WORK TO DO
Please answer these questions using the Sportbrake cargo text below:
1. How many cubic feet of space does the Sportbrake have behind its rear seat?
2. What is the minimum width of the flat load floor when the rear seatbacks are lowered?
3. What total volume does the Sportbrake offer with its rear seatbacks lowered?

═════ SELECTED EXCERPT ═════

Then there’s the cargo volume under the Sportbrake’s long roof. It has 32 cubic feet of space behind its rear seat, compared to about 19 cubic feet in the XF sedan’s trunk and 33.5 cubic feet in the F-Pace SUV, which happens to be one of the roomiest in its class. Lower the Sportbrake’s rear seatbacks, and there remains a perfectly flat load floor at least 42 inches wide stretching to the front seatbacks. There’s also 69.7 cubic feet of volume, or about five cubic feet more than the F-Pace with its rear seat folded. Rear passengers in the Sportbrake get a bit more knee room and 2.75 inches more headroom than those an XF sedan.

═════ RAW DATA ═════

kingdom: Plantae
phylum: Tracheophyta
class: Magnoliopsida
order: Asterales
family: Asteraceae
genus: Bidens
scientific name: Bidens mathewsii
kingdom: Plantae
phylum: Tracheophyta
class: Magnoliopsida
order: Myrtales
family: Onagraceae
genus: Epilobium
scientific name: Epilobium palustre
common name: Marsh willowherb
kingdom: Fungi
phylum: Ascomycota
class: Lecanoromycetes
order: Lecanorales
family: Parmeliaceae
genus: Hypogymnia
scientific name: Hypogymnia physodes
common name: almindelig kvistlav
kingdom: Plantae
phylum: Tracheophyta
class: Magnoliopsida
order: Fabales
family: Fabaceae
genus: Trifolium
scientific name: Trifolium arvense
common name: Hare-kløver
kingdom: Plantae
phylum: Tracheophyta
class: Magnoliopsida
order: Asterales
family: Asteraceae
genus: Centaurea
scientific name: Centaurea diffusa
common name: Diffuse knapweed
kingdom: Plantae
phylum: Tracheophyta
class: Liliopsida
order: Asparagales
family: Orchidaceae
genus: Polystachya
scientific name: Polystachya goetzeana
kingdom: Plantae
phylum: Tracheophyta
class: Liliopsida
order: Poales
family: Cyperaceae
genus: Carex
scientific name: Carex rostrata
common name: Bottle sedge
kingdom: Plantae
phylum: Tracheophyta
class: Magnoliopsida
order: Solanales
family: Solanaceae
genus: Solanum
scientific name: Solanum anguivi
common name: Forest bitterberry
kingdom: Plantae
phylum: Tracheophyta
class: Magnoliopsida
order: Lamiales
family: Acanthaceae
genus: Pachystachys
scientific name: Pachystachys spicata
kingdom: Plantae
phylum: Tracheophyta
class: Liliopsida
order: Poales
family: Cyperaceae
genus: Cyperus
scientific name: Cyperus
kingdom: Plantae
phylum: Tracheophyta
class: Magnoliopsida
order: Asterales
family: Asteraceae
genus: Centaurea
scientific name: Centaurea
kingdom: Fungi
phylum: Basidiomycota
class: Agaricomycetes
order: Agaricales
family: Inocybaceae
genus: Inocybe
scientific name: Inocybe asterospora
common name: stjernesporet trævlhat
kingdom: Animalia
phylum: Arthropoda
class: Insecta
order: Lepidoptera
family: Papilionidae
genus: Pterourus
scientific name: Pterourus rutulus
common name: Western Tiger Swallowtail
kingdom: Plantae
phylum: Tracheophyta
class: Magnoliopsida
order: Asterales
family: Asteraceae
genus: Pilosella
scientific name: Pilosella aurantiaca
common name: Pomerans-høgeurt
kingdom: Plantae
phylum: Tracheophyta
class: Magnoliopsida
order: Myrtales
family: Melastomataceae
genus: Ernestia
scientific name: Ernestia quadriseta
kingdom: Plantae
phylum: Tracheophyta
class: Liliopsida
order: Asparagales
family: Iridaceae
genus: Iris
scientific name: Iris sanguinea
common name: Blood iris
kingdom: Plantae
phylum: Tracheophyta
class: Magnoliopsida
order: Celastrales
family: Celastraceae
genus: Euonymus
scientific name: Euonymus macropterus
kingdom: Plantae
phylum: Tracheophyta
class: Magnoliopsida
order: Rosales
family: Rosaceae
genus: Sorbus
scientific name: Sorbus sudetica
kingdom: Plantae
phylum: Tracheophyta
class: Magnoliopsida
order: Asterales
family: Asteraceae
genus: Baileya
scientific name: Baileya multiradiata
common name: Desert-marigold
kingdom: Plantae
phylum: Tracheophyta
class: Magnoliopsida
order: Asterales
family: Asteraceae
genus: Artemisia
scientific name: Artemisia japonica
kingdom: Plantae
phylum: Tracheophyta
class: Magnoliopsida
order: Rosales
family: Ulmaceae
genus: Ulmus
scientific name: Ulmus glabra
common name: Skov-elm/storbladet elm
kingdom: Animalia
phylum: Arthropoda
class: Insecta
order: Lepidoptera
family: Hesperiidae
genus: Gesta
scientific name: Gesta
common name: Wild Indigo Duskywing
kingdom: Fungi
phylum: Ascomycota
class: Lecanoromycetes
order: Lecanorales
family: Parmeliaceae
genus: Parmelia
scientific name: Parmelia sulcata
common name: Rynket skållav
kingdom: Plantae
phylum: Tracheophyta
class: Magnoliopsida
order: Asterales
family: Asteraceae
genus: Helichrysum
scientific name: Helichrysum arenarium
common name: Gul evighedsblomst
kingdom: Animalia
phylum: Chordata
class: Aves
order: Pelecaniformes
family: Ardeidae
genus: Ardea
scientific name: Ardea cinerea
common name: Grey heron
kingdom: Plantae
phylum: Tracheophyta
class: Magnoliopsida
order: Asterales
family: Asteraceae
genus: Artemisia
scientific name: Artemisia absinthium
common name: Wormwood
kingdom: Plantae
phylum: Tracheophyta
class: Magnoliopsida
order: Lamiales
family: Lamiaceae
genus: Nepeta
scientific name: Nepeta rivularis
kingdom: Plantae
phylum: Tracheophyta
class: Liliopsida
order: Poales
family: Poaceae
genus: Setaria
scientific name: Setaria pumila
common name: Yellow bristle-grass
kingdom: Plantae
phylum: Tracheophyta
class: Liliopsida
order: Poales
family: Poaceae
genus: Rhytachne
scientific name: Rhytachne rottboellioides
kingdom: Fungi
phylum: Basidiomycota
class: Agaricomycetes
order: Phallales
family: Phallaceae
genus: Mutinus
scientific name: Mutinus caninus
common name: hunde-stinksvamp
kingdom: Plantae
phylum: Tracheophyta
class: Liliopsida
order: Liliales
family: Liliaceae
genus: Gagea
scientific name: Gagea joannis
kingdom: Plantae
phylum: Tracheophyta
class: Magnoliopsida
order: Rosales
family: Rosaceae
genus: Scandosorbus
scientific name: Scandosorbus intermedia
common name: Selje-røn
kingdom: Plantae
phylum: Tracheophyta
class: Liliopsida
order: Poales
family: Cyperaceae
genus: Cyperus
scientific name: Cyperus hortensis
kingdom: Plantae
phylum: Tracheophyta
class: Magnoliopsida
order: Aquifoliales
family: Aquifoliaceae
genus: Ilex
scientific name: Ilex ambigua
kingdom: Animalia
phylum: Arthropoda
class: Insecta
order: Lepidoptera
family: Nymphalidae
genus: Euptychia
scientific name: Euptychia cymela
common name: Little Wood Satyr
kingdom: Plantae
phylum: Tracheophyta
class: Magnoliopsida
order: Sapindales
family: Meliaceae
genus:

═════

FINAL RESULT
1. 32 cubic feet
2. 42 inches
3. 69.7 cubic feet